Article ID Journal Published Year Pages File Type
1754677 Journal of Petroleum Science and Engineering 2015 9 Pages PDF
Abstract

•An FPS flooding can recover more oils than the conventional polymer flooding.•Implementation of single-component FPS flooding is as easy as polymer flooding.•Molecular modification of FPS can improve its EOR ability.•Formation of the water external emulsion indicates good FPS–EOR efficiency.

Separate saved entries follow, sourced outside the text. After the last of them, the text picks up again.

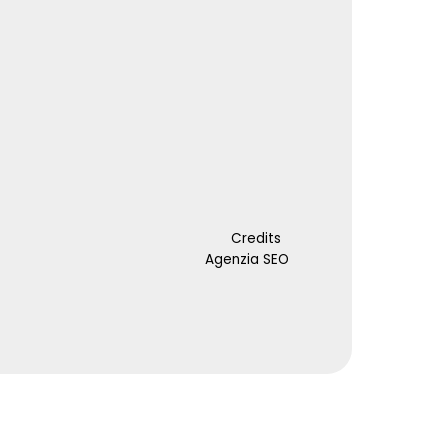
Credits
Agenzia SEO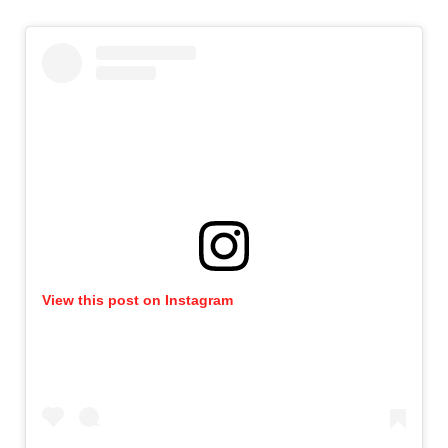
View this post on Instagram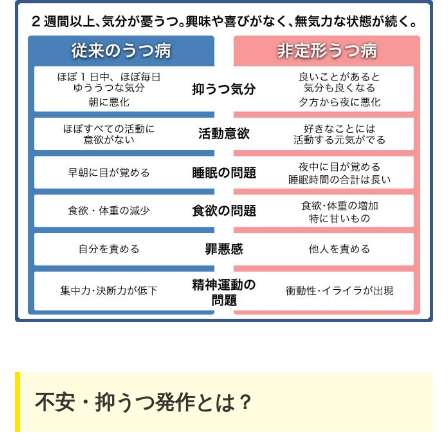
不安・抑うつ発作とは？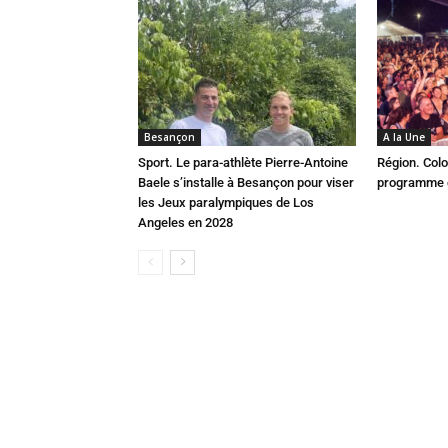
Besançon
A la Une
Sport. Le para-athlète Pierre-Antoine
Région. Colo
Baele s’installe à Besançon pour viser
programme c
les Jeux paralympiques de Los
Angeles en 2028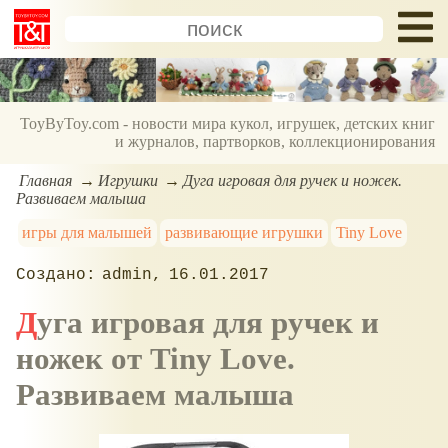
ToyByToy.com - новости мира кукол, игрушек, детских книг
и журналов, партворков, коллекционирования
Главная
Игрушки
Дуга игровая для ручек и ножек.
Развиваем малыша
игры для малышей
развивающие игрушки
Tiny Love
admin
16.01.2017
Дуга игровая для ручек и
ножек от Tiny Love.
Развиваем малыша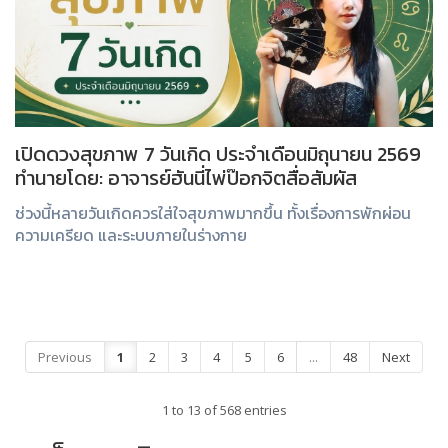
เปิดดวงสุขภาพ 7 วันเกิด ประจำเดือนมิถุนายน 2569
ทำนายโดย: อาจารย์ฮันนี่ไพ่ป๊อกจิตสื่อสัมผัส
ช่วงนี้หลายวันเกิดควรใส่ใจสุขภาพมากขึ้น ทั้งเรื่องการพักผ่อน
ความเครียด และระบบภายในร่างกาย
Previous
1
2
3
4
5
6
...
48
Next
1 to 13 of 568 entries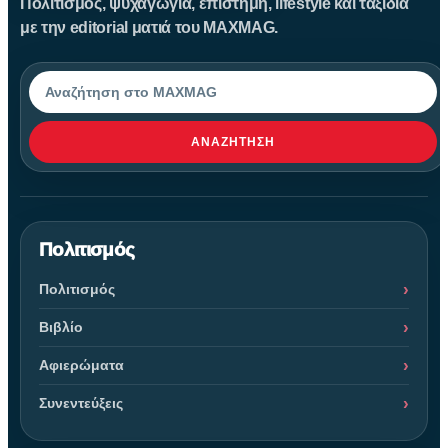
Πολιτισμός, ψυχαγωγία, επιστήμη, lifestyle και ταξίδια
με την editorial ματιά του MAXMAG.
Αναζήτηση
ΑΝΑΖΉΤΗΣΗ
Πολιτισμός
Πολιτισμός
Βιβλίο
Αφιερώματα
Συνεντεύξεις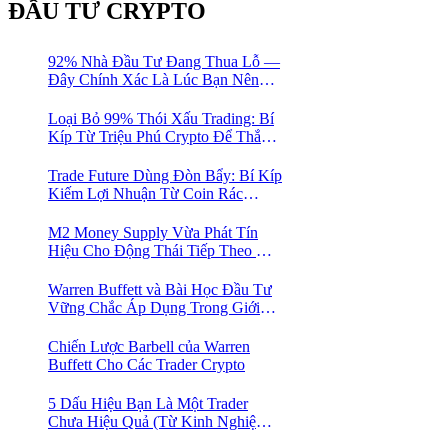
ĐẦU TƯ CRYPTO
92% Nhà Đầu Tư Đang Thua Lỗ —
Đây Chính Xác Là Lúc Bạn Nên
Mua Vào
Loại Bỏ 99% Thói Xấu Trading: Bí
Kíp Từ Triệu Phú Crypto Để Thắng
Lớn!
Trade Future Dùng Đòn Bẩy: Bí Kíp
Kiếm Lợi Nhuận Từ Coin Rác
Trong Mùa Trâu | Chiến Lược Short
Bán Khống
M2 Money Supply Vừa Phát Tín
Hiệu Cho Động Thái Tiếp Theo Của
Bitcoin — Bí Mật Mà Các Bạn
Trader Đang Bỏ Lỡ! 🚀
Warren Buffett và Bài Học Đầu Tư
Vững Chắc Áp Dụng Trong Giới
Crypto
Chiến Lược Barbell của Warren
Buffett Cho Các Trader Crypto
5 Dấu Hiệu Bạn Là Một Trader
Chưa Hiệu Quả (Từ Kinh Nghiệm
Của Một Người Từng Như Thế)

Molecular modification of water-soluble hydrolyzed polyacrylamide (HPAM) with surfactant-like monomers, known as the functionalized polymeric surfactant (FPS), can be an effective enhanced oil recovery (EOR) method. The FPS–EOR operation is very similar to the conventional polymer flooding (P-Flooding), in terms of the chemical use and field injection costs, but with a potential to further recover more than 5% of OOIP compared to the HPAM–EOR alone. Laboratory tests and a third party core-flood result show FPS can recover more oil than HPAM even at the lower injection pressure. Surfactant-like monomers linked to the FPS backbone improve the microscopic displacement efficiency of water-soluble polymer by pulling them towards the oil–water interface and creating an oil–water emulsion. Unlike the conventional surfactant+polymer (S+P) multi-component systems, single-component FPS–EOR injection has both the sweep efficiency (polymer feature) and the microscopic displacement efficiency (surfactant feature), but can mitigate incompatibility issues such as chromatography separation and surfactant–polymer interactions. Unlike a typical surfactant flooding for which the reduction of oil–water interfacial tension (IFT) to an ultralow level (<10−3 dyne/cm) is required, a typical FPS solution only reduces IFT to a moderate level (∼10−1 dyne/cm) at the polymer concentrations of 1000–3000 ppm.